‘Austerity regime squeezing hard’: Councils attacked for aggressive debt collection
A survey by debt charity StepChange found that local councils are more likely to use aggressive enforcement measures to recover debts than they are to offer help.
StepChange’s survey of its clients found that even after they spoke to their council about their money problems, 62 percent were threatened with court action and 51 percent were threatened with bailiffs.
Only 25 percent of people were offered the option of paying in affordable installments, and just 13 percent were encouraged to seek debt advice.
The report found that council tax debt is one of the fastest growing problems it has seen in the past four years, and is second only to payday loans.
Meanwhile, activists and unions have condemned local governments’ use of court orders and bailiffs as “scandalous.”
StepChange claims the number of people seeking help for council tax arrears has tripled since 2010, with the average level of debt increasing from £675 to £832.
According to the report, just over half of StepChange’s clients are families with children, while 64 percent are women.
A quarter of people who approach the charity for help with debt are single parent families.
The survey also found that many people who fail to keep up with council tax payments are struggling with other debts – including credit card loans, overdraft payments, and payday loans.
A spokesperson for StepChange said councils need to be more responsible in how they approach people with debt.
“The changing nature of debt problems, where more and more people are struggling to meet their essential living costs, combined with changes to council tax benefits, have conspired to create a debt problem that has grown second only to payday loans,” the spokesperson told RT.
Just got our new survey back from @CitizensAdvice across the country.

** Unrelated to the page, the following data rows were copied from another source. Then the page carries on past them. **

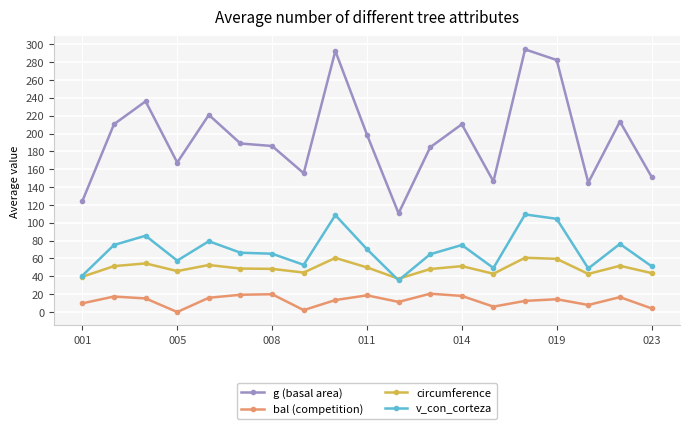

True or false: bal (competition) and g (basal area) cross at least once.

False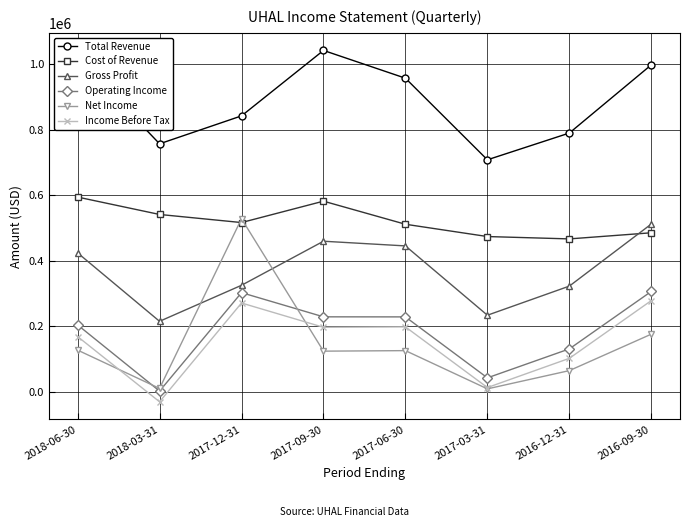

What is the label of the 1st point from the right?

2016-09-30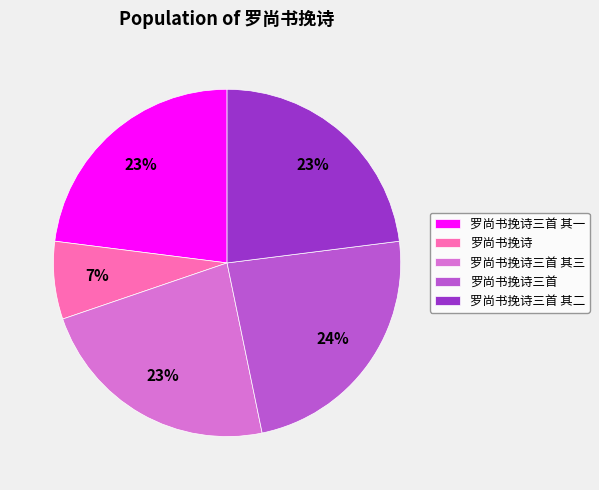

Count the number of slices in the pie.

5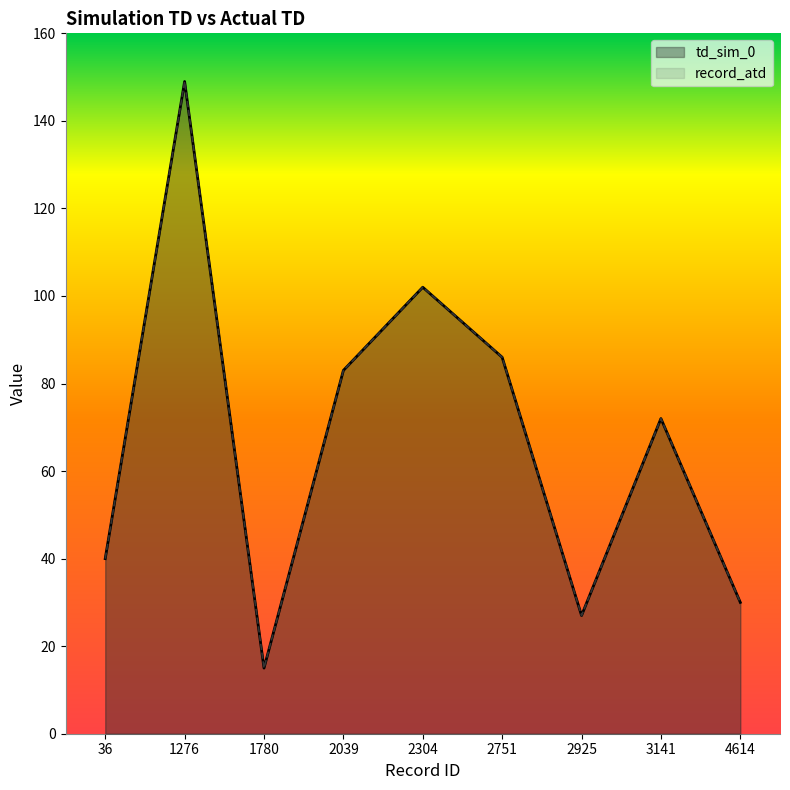

How many data points in record_atd are above 72?

4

Lots of problems reported with bailiffs & aggressive debt collection.
— James Plunkett (@jamestplunkett) March 9, 2015
“Councils need to employ a more consistent, responsible, and proportionate approach to dealing with people in arrears, and not default to aggressive enforcement that often makes a bad situation worse,” he added.
Liane Groves, community national coordinator at Unite the Union, said the use of bailiffs is “scandalous,” as debt-burdened individuals are charged for the cost of sending them out.
“The use of bailiffs has grown astronomically since austerity. We completely condemn their use and believe local councils could be doing a lot more to help people,” she told RT.
“The Citizens Advice Bureau and Local Government Association came up with an agreement on how best to deal with people in debt...we would call on local governments to work within their own policies on debt collection,” Groves added.
“It was scandalous that...if someone was in debt by a couple hundred quid, they would call the bailiffs and they’d end up with several more hundred pounds of debt.”
Eileen Short of campaign group Defend Council Housing blamed the effects of government austerity policies.
“The whole climate in Britain driven by the austerity regime is squeezing down hard on people with the least means,” she told RT.
Short-sighted benefits cuts and the bedroom tax are examples of how low-income households have been penalized by the government.
“Hundreds of people have been summoned to court for arrears of small amounts, but which have been caused by government cuts...we have been saying to councils you need choose which side you’re on,” Short said.